Sara Hütter née Engelhardt

Location 
Linienstraße 64
District
Mitte
Stone was laid
20 September 2019
Born
24 November 1905 in Landeshut (Schlesien) / Kamienna Góra
Deportation
on 19 October 1942 to Riga
Murdered
22 October 1942 in Riga
Sara Engelhardt was born on 14 November 1905 in Landeshut (Polish: Łańcut), Silesia. She had several siblings, of whom one sister, Regina, and one brother are known. Her father, Chaim Engelhardt, was a fishmonger; his wife, Deborah Engelhardt (née Gottreich), was a housewife and beloved mother.

Sara Engelhardt moved to Berlin with her family. There, she married Eisig Izek Hütter and moved with him to an apartment at Linienstraße 64. They had two children: Doris, born in 1929, and Herbert, born in 1931. Sara’s sister Regina lived with her husband Isaak Schipper, a tailor, only a few houses away, at Linienstraße 61 (at the corner of Gormannstraße 19a).

In 1925, Sara’s mother Debora (‘Doris’) died in Berlin at age 58 and was buried in the Jewish cemetery in Weißensee. All of the girls in the family were named Doris in her memory.

Because Sara’s father, Chaim Engelhardt, held Polish citizenship, he was deported in 1938. With his second wife, he moved to Uruguay via Poland, Russia, and Siberia, where they remained until the end of World War II. He lived in Montevideo, suffering from illness and paralysis, until his death in 1951.

On 28 October 1938, Sara’s husband, Eisig Hütter, was deported to Bentschen (Polish: Zbąszyń) as part of the ‘Polish Operation’ [Polenaktion]. Then Sara, like her relatives Hermann and Paula Schipper, worked as a forced labourer at Krone & Co. (precision mechanics) in Berlin Treptow. Just over a year after his expulsion, Eisig Hütter returned to Berlin, liquidated his business, and was sent to Sachsenhausen concentration camp. He died in Auschwitz in 1943.

In 1942, Sara's daughter Doris became seriously ill and was hospitalised at the Jewish hospital on Iranische Strasse in Wedding.
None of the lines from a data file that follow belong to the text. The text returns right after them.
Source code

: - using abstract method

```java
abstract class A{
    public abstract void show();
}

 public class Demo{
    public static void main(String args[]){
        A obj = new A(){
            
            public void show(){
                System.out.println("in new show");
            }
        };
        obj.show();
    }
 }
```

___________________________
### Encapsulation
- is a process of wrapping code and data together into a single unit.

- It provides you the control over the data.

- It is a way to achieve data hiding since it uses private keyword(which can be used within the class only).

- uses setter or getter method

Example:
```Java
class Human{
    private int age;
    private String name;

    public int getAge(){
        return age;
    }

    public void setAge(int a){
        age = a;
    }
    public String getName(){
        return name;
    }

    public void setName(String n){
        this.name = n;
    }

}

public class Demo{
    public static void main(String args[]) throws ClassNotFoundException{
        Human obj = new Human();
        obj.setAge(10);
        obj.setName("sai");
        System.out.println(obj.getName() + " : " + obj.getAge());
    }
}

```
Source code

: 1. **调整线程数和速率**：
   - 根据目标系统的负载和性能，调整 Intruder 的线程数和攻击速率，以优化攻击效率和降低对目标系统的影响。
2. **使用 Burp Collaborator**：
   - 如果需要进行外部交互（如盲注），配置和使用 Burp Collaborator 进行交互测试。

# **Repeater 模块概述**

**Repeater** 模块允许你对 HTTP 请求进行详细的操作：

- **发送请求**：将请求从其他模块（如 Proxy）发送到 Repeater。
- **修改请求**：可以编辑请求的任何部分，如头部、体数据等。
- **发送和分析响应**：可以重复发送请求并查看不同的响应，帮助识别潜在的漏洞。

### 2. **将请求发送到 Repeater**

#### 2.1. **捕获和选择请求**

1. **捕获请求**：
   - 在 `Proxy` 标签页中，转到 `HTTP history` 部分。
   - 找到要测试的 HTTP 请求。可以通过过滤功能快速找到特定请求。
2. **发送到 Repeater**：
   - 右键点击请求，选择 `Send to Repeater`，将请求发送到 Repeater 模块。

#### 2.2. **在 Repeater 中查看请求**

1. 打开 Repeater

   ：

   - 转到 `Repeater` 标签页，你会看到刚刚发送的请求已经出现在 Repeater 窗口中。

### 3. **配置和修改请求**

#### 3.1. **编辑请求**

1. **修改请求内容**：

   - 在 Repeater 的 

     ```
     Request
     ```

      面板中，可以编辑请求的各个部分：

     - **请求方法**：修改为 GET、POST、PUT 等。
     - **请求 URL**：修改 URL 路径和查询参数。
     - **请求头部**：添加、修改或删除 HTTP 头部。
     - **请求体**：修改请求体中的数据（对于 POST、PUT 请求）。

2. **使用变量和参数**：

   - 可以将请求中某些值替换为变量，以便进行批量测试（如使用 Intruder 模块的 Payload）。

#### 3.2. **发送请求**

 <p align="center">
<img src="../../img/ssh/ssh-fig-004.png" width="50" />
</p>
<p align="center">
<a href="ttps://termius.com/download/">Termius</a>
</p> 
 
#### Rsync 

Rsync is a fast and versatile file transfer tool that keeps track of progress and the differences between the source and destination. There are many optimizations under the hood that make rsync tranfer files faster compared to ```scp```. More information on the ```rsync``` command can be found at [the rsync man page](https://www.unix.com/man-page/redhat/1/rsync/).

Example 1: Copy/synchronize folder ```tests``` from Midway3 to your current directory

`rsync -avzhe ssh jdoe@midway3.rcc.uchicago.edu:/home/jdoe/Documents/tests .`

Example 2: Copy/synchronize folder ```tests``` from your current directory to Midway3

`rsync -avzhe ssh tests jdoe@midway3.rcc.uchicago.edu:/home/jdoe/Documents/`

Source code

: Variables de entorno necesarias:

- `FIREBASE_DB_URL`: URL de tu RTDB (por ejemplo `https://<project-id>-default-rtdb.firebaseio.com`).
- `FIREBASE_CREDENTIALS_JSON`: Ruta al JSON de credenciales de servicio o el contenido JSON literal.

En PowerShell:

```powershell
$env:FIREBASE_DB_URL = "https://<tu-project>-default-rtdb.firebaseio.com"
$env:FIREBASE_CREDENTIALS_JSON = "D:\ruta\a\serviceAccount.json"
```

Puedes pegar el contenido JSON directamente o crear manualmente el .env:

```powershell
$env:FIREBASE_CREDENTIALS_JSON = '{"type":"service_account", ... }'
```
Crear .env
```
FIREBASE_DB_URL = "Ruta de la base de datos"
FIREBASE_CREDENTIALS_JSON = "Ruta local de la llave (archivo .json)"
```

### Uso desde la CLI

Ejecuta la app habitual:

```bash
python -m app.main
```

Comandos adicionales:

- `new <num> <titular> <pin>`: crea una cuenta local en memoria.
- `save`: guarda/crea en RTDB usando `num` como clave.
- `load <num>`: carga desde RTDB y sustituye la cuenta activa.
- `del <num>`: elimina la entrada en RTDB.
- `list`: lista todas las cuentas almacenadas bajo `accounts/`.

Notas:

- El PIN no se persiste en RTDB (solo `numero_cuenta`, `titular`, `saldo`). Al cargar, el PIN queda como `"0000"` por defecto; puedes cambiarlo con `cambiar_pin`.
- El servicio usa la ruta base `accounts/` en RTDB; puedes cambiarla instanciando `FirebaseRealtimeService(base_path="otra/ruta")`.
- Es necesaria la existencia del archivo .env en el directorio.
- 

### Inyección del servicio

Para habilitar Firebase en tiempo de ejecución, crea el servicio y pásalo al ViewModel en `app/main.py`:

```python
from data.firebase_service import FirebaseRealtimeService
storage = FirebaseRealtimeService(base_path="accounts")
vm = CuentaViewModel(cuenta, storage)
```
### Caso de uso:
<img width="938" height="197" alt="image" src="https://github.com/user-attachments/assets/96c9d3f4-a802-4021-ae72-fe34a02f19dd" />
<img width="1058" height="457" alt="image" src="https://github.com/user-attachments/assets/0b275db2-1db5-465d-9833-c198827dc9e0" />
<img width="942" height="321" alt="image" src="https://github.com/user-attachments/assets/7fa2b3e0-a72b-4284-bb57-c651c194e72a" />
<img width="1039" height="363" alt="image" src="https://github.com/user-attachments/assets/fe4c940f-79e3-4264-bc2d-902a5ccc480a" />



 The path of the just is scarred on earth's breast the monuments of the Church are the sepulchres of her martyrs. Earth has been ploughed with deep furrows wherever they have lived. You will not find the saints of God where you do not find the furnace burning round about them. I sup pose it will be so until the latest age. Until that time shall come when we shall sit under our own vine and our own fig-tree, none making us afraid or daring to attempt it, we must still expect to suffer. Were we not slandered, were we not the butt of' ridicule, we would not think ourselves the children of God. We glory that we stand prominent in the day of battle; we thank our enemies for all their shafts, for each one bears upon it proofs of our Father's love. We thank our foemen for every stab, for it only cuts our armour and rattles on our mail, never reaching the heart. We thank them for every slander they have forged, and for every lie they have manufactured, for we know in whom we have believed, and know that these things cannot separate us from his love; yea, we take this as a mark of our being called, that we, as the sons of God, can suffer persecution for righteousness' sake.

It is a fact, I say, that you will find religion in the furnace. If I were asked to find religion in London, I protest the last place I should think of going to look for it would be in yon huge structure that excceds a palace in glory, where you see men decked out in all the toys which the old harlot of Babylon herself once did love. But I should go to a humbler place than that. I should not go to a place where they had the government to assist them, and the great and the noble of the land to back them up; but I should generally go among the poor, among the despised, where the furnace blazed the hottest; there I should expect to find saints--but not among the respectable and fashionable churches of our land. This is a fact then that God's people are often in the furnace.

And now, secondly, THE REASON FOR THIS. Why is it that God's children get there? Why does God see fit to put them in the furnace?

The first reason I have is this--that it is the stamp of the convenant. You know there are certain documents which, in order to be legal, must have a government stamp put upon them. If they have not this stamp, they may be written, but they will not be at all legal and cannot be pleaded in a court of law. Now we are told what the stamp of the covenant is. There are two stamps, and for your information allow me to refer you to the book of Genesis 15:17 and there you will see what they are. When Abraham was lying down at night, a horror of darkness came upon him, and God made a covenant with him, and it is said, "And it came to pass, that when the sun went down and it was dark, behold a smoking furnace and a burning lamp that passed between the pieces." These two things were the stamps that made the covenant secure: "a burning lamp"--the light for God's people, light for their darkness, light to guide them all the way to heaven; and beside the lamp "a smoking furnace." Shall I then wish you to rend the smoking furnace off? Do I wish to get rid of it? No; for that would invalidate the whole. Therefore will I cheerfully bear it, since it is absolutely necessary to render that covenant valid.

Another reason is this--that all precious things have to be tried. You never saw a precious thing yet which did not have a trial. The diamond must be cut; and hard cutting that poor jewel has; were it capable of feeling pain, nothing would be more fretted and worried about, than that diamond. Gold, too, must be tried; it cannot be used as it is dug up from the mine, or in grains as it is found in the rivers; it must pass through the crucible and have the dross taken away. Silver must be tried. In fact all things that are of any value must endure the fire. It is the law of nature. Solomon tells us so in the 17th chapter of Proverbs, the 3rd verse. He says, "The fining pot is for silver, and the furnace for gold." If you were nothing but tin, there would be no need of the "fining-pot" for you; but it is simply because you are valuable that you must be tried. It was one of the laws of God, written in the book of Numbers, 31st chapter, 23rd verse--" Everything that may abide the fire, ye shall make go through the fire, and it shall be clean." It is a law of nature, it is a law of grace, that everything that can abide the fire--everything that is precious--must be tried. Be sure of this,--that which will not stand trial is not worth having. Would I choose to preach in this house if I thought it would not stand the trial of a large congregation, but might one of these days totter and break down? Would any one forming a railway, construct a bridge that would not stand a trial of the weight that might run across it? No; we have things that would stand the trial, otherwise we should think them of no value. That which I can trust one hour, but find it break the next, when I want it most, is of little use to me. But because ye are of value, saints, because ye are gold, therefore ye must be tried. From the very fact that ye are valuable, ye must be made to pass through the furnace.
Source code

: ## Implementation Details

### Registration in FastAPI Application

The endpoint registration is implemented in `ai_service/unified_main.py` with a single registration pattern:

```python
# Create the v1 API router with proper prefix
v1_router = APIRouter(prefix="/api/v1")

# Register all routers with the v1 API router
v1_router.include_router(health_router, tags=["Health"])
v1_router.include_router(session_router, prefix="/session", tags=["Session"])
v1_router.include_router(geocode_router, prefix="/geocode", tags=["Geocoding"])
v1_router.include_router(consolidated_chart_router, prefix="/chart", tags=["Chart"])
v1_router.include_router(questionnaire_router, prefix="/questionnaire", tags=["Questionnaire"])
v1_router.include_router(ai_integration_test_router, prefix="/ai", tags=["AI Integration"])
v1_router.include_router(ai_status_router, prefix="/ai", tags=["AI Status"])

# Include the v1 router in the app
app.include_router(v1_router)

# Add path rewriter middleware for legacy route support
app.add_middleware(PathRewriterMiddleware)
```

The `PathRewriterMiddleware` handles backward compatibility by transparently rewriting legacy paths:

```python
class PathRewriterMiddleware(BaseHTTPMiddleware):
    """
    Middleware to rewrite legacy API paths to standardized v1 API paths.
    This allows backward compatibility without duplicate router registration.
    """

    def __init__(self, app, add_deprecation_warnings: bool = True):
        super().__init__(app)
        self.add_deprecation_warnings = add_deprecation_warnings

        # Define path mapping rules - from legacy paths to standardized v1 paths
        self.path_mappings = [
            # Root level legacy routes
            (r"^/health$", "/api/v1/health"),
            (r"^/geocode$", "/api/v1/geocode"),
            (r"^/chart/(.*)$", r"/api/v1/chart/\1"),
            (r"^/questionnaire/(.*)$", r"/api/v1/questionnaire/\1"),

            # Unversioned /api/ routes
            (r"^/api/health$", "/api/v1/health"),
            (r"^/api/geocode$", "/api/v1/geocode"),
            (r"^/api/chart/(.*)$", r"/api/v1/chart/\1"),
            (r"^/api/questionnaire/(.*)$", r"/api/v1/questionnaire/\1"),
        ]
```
On 19 October 1942, while Doris was still in hospital, Sara was deported from Berlin to Riga along with her son, Herbert. Both were murdered immediately upon arrival. Sara was 47, Herbert 11. After her treatment in hospital, Doris was deported to Theresienstadt in June 1943. In October 1944, she was taken from there to Auschwitz, where she died at age 14.